Coronary Artery Bypass Graft Surgery (CABG)

This surgery most often comes into play when less invasive procedures and treatments do not open up the arteries to the heart. The procedure creates new paths for blood flow to the heart, reducing symptoms of chest pain and improving the heart’s ability to function.


One of the main reasons bypass surgery is done is that a coronary angiogram—a test to see how well blood is flowing to your heart—shows a narrowing of the left main coronary artery. This procedure is also used in the following situations:

  • You take medication for chest pain or discomfort (angina) but your activities remain limited.
  • Your heart was damaged by a heart attack and you are experiencing symptoms of heart failure, such as shortness of breath and fatigue.

How it Works

Patients undergoing coronary artery bypass surgery are given general anesthesia for a procedure that lasts from three to six hours.
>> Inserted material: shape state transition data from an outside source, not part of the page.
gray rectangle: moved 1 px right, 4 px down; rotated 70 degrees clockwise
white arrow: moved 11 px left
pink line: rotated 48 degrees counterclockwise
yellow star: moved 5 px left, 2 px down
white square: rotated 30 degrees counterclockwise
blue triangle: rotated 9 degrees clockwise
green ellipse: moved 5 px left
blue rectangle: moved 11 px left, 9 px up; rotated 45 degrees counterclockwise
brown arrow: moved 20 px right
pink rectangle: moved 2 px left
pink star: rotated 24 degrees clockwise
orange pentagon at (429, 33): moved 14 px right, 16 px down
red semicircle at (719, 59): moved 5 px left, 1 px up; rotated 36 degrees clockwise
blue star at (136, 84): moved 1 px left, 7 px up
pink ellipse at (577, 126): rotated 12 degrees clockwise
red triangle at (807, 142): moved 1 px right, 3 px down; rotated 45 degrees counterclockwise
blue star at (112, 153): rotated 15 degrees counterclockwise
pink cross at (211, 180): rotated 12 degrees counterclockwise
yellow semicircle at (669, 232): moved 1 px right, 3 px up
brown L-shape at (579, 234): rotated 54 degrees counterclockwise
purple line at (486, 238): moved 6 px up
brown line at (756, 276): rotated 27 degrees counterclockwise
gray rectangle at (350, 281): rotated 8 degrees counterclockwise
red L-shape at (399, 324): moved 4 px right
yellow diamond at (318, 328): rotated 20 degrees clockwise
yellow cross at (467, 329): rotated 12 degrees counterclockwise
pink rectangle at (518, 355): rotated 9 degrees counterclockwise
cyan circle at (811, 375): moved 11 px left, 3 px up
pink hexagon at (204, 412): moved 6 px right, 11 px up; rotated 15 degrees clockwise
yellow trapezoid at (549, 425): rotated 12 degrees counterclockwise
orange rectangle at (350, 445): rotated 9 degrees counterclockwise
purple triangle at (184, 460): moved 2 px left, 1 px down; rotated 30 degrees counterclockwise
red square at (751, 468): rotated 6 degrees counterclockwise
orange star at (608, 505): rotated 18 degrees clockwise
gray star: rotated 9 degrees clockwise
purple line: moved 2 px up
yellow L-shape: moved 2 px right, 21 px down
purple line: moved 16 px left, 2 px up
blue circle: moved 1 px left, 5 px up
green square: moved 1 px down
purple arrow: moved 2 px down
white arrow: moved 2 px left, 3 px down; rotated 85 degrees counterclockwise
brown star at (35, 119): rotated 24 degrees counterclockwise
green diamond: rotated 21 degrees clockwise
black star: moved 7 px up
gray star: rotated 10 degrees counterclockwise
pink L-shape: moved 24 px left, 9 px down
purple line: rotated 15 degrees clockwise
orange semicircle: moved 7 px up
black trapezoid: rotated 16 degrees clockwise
CABG surgery uses segments (grafts) of veins or arteries from the leg or chest to bypass arteries in the heart that are blocked or narrowed. The bypass allows more blood and oxygen to flow to the heart. A patient may undergo one or more bypass grafts, depending on how many coronary arteries are blocked. After surgery, patients usually stay in intensive care for a day or two and in the hospital for a week or so. Recovery from immediate surgery generally takes from four to six weeks. Full recovery takes a few months or more. Keeping the heart healthy also requires eating well, exercising, and quitting smoking.

Devices and Therapies

Many of us benefit from implantable devices that keep our heart beating normally. Here are the most common ones:


The sinoatrial (SA) node is our heart’s natural pacemaker, creating the electrical impulses that cause our heart to beat. For the heart to beat properly, the SA node’s signal must move down a specific path to the heart’s ventricles (lower chambers).

When something damages or weakens the heart’s electrical conduction system it starts to beat too fast, too slow, or irregularly. Causes include birth defects, heart disease or heart attack, nervous system issues, medication, aging, or a blockage in the heart’s electrical pathways.

Artificial pacemakers are an effective solution for many patients. They can be implanted temporarily or permanently to stimulate the heart muscle correctly, allowing it to beat as it should. Your doctor will check it regularly to make adjustments and replace the battery. You must also be careful when using cell phones, at places like airports that use electromagnetic security systems, and when undergoing medical procedures, such as MRIs and therapeutic radiation.

Implantable Cardioverter Defibrillators (ICDs)

These devices have been shown to prevent sudden death in patients with known, sustained ventricular tachycardia or fibrillation. Biventricular cardioverter defibrillators are also used to treat advanced heart failure.